10. Q:  Related to DNA-SIP, are there any special considerations for working with N15? Does the label need to be relatively stronger than C13?
A: Yes. Certainly, for DNA-SIP just because there are fewer nitrogen atoms than there are carbon atoms in DNA. So you need to get a little bit more labeling going on with nitrogen to see that separation. You can estimate from the relative amount of carbon and nitrogen in DNA and still try to target this density change equivalent to those found with >10% atom enrichment of 13C in your target organism in order to separate them by DNA-SIP.

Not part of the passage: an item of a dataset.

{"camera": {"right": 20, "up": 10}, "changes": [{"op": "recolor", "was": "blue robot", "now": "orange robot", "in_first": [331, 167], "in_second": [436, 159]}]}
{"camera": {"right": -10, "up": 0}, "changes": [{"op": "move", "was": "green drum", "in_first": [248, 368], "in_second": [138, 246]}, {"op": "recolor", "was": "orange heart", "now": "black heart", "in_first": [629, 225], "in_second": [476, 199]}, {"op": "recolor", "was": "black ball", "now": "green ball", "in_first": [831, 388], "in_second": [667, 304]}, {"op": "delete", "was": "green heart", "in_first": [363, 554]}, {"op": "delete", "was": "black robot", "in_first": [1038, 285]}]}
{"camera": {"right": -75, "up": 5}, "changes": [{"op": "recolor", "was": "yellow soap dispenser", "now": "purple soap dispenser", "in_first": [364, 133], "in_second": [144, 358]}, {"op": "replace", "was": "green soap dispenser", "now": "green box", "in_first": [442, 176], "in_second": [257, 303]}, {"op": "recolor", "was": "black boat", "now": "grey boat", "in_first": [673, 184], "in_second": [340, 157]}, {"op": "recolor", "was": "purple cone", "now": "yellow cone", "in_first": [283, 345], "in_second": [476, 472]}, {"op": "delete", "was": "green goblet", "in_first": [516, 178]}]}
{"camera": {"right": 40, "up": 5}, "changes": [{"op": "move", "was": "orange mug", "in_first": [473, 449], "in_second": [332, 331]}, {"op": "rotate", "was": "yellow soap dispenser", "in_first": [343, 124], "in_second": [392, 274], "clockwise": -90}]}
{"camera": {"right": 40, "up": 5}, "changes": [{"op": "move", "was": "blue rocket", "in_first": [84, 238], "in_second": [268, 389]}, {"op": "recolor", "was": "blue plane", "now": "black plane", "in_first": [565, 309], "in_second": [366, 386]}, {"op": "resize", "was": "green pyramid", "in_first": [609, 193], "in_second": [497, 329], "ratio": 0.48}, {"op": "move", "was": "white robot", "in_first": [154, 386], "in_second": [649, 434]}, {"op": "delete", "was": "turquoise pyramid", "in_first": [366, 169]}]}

For various isotope capabilities at EMSL, it depends on the capabilities. For speciation, protein-SIP, lipids, metabolites, it gets to the point where sometimes more label can be detrimental if you got up to too much, because it shifts your masses. And since we’re using a mass spectrometer to look at those masses, it makes it hard to identify the biomolecules in the mass spectrometer. If we’re using NMR, the opposite is true. The more the label we have, the better we can see it.

11. Q: Since Jim Moran was able to identify the major proteins that incorporated C13 and sort of the isotope of proteomics, what about doing this with metabolites at EMSL?
A: The answer to the question might also hinge on if you’re interested in a specific metabolite. If you could do some sort of targeted approach and you needed a lot of quantification, you could potentially link that with IRMS. A lot of people use MALDI (matrix-assisted laser desorption/ionization) imaging, but then you have to get the MALDI matrix into the soil and mix it up. There are likely some other imaging technologies that EMSL could use to target the metabolites.

12. Q:  Can JGI work with labeled RNA? 
A: Not right now but it’s on our radar.